━━ SUPPLIED PASSAGE
Architecture and Design
This page expands on the architectural background that is only summarized in the README. The focus is the request path, the plugin layering model, and the performance constraints behind the design.
Core Request Path
ForgeDNS is organized around this path:
server -> DnsContext -> matcher / executor / provider -> upstream or side effects -> response
server- Accepts UDP, TCP, DoT, DoQ, and DoH traffic.
DnsContext- Carries the query, response, metadata, and policy state for one request.
matcher- Evaluates branch conditions.
executor- Performs forwarding, cache access, fallback, rewrites, local answers, and integrations.
provider- Supplies reusable domain/IP datasets.
Why This Layering
ForgeDNS avoids scattering policy logic across listeners or transports. It centralizes decision making in the policy layer for several reasons:
- The hot path is shorter and easier to optimize.
- Features compose naturally across protocols.
- New capabilities fit better as plugins than as transport-specific special cases.
- Configuration remains stable and predictable as policy complexity grows.
Design Priorities
1. Performance Before Feature Accumulation
The target is not to pile up switches. The target is to keep complex policies operationally predictable.
- Keep the hot path short.
- Avoid repeating work per request.
- Reuse upstream connections and transport state.
━━━━
━━ MATERIAL PROVIDED
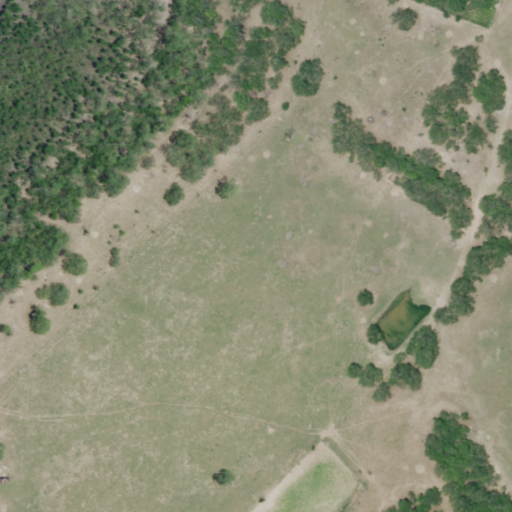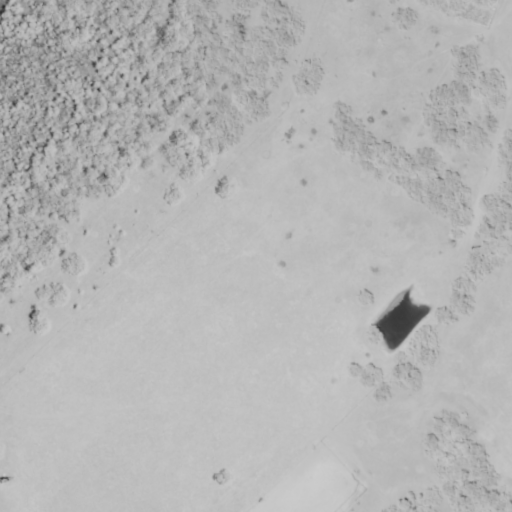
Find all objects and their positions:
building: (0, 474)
━━━━
━━ MATERIAL PROVIDED
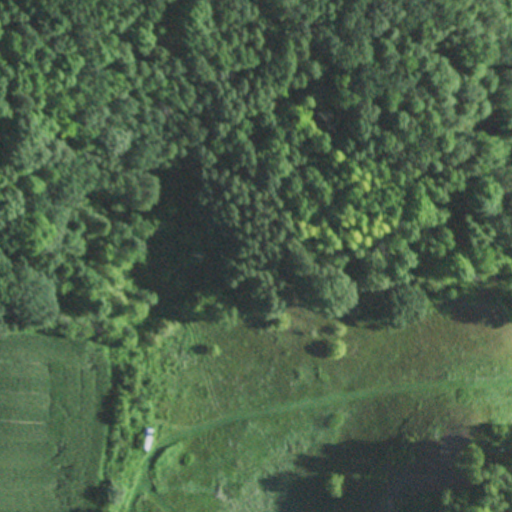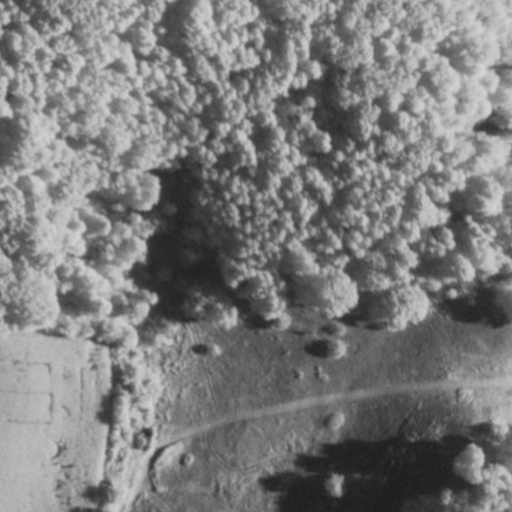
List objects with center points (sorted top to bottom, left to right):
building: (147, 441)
━━━━
━━ MATERIAL PROVIDED
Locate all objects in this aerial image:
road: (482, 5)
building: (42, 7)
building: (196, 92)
━━━━
- **TASK REQUIREMENTS**
[1] Rewrite the stretch of the ForgeDNS architecture page from "Architecture and Design" through "Evaluates branch conditions.", changing "DnsContext" to "RequestContext".
[2] Continue the ForgeDNS architecture page from its last line.

- **RESULTS BY TASK**
[1]
Architecture and Design
This page expands on the architectural background that is only summarized in the README. The focus is the request path, the plugin layering model, and the performance constraints behind the design.
Core Request Path
ForgeDNS is organized around this path:
server -> RequestContext -> matcher / executor / provider -> upstream or side effects -> response
server- Accepts UDP, TCP, DoT, DoQ, and DoH traffic.
RequestContext- Carries the query, response, metadata, and policy state for one request.
matcher- Evaluates branch conditions.

[2]
- Move observability and side effects away from the most latency-sensitive path.
2. Policy as a First-Class Capability
ForgeDNS is not just a forwarder. It is a composable policy engine.
sequenceorders execution.matcherdetermines branch conditions.executorperforms actions.providershares datasets.
This is easier to evolve than embedding rule logic into listeners or upstream modules.
3. System Integration Is Part of the Architecture
DNS answers can also drive:
ipsetnftset- MikroTik route sync
- reverse lookup caches
That is why side-effect isolation and post-response execution are treated as architectural concerns, not bolt-ons.
Why ForgeDNS Uses Its Own DNS Message Layer
ForgeDNS keeps its own DNS model and wire codec instead of building the full path on top of opaque third-party message objects.
Main reasons:
- Easier hot-path optimization
- Cleaner access to DNS semantics in policy code
- Tighter control over protocol correctness and server behavior
At a high level there are two layers:
- model layer:
Message,Name,Record,RData - wire layer: encode/decode, compression, length estimation, truncation, and RDATA rules
Performance Principles
- Keep listeners thin and route policy into
sequence. - Do work at startup when possible, not per request.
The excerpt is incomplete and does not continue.